But maybe more importantly, he built people. Students. Colleagues. A program. A mindset. That kind of impact doesn’t show up overnight. It accumulates over decades. One cross, one season, one conversation at a time.

The same could be said for D.J. Bing in pea breeding. Another “quiet giant.” Another reminder that some of the most important contributions in Canadian agriculture don’t come with fanfare — they come with persistence. And they last.

Then, in the same week, we’re talking about Plant Breeders’ Rights and investment. On the surface, it feels like a completely different conversation — policy, economics, global frameworks like UPOV. But it’s not. At its core, plant breeders’ rights exist for a simple reason: to recognize that innovation in plant breeding takes time, expertise, and sustained effort; and that without a return, that work becomes harder to sustain. 

In other words, it’s about making sure the next Dean Spaner has the support to do their life’s work. Because breeding isn’t a quarterly cycle. It’s a 10-, 15-, 20-year commitment. And that brings me to “producing more with less.”

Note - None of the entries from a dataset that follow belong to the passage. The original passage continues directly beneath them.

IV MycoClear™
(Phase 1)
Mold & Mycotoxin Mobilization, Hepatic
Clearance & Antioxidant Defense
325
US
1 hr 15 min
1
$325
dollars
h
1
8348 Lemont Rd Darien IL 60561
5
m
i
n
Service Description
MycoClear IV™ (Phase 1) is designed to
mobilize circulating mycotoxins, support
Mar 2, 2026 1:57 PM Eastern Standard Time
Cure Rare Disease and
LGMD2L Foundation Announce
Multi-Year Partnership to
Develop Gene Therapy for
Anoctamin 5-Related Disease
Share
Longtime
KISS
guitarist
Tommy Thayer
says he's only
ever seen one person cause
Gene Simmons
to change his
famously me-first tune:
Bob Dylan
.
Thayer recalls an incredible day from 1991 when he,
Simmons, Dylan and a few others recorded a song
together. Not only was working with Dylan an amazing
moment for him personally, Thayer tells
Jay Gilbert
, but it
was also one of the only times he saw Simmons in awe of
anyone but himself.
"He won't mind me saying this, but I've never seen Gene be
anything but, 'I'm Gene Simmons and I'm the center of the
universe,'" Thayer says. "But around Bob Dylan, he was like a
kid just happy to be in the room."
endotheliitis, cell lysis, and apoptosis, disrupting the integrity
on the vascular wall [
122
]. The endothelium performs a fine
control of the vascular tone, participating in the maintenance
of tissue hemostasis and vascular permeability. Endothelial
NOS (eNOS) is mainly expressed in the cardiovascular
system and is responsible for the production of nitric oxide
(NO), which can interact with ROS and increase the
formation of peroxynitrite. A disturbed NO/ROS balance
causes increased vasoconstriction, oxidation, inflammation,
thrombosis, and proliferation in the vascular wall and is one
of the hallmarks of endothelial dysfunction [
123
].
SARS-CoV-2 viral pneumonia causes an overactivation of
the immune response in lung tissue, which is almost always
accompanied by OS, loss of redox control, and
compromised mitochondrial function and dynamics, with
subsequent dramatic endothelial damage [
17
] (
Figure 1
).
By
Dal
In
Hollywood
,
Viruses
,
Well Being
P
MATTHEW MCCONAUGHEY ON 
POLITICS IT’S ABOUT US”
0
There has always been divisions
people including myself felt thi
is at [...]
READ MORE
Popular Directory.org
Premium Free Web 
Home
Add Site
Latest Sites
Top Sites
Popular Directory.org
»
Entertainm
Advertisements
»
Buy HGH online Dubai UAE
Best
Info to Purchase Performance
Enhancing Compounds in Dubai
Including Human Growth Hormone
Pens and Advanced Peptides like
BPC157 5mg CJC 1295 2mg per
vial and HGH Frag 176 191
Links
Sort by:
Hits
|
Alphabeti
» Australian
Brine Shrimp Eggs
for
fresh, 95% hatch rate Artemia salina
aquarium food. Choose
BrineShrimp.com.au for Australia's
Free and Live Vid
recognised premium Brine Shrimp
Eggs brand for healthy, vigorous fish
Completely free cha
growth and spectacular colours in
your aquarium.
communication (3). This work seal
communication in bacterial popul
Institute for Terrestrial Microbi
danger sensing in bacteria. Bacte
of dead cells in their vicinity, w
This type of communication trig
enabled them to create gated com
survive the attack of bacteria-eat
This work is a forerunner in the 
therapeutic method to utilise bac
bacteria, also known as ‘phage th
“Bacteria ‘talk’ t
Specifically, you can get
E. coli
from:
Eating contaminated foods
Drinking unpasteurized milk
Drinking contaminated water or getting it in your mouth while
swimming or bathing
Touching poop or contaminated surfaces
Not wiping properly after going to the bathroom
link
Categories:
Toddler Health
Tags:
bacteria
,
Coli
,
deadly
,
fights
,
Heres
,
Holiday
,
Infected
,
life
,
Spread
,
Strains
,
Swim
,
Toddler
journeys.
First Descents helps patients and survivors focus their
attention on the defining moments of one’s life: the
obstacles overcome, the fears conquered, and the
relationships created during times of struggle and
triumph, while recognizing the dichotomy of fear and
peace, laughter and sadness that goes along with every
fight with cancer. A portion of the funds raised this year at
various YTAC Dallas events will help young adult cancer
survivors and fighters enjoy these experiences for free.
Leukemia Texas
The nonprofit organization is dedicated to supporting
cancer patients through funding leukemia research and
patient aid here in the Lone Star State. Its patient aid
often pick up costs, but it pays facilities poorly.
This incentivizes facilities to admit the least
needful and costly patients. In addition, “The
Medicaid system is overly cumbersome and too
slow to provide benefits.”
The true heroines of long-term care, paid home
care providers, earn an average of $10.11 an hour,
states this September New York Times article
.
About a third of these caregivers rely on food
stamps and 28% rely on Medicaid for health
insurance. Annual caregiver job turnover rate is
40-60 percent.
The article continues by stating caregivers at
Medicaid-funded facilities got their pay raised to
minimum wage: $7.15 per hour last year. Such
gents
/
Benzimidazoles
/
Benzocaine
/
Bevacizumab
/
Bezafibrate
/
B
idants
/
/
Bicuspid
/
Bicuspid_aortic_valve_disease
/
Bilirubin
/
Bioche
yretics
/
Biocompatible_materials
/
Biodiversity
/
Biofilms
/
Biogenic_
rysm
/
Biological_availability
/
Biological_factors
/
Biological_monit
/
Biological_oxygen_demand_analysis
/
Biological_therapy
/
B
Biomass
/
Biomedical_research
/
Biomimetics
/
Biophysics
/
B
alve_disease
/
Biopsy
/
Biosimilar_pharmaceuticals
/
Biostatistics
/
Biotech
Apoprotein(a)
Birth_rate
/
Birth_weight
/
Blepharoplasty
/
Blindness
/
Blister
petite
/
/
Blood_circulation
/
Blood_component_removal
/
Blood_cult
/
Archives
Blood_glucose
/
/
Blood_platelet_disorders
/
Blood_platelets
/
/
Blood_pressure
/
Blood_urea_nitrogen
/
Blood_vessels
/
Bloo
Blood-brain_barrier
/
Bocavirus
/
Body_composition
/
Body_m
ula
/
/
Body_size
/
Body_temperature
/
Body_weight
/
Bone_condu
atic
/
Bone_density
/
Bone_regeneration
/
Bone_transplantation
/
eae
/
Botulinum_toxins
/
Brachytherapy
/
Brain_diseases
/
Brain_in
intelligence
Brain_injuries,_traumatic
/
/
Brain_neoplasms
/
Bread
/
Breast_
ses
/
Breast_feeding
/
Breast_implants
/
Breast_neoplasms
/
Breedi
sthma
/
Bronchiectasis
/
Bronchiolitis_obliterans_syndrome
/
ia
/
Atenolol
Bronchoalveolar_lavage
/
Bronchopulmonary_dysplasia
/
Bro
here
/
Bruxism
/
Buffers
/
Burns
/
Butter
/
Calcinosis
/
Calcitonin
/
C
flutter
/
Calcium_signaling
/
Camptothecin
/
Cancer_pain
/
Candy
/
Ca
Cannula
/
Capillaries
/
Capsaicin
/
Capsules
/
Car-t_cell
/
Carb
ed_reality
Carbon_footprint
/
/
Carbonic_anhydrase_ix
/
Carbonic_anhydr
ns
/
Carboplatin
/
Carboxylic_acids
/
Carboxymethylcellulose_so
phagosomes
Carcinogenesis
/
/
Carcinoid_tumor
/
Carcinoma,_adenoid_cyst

We often talk about this as a technical challenge: better genetics, smarter inputs, more efficient systems. But it’s also a human one. Producing more with might mean asking more of fewer people in some cases. It might mean relying on fewer public programs, maybe fewer long-term research pipelines, and possibly fewer quiet leaders who are willing to dedicate their careers to something that won’t pay off for a decade. That’s where the tension lies.

Because the future we’re aiming for — more productivity, more sustainability, more resilience — doesn’t just depend on innovation. It depends on valuing the people who create it.

There’s a line I keep coming back to: progress in agriculture doesn’t start with technology. It starts with trust. Farmers trusting the varieties they plant. Industry trusting the system that supports innovation. And maybe most importantly, a generation of scientists believing that the work they’re doing matters — even if sometimes no one’s watching.

Dean Spaner understood that. D.J. Bing did too. They didn’t need to be loud to be influential. They just needed to show up, year after year, and do the work.

As we push forward — debating policy, investing in new models, chasing efficiency — it’s worth asking a simple question: are we building a system that still makes space for that kind of leadership? Because if we’re not, we may still move forward. But we won’t move forward the same way.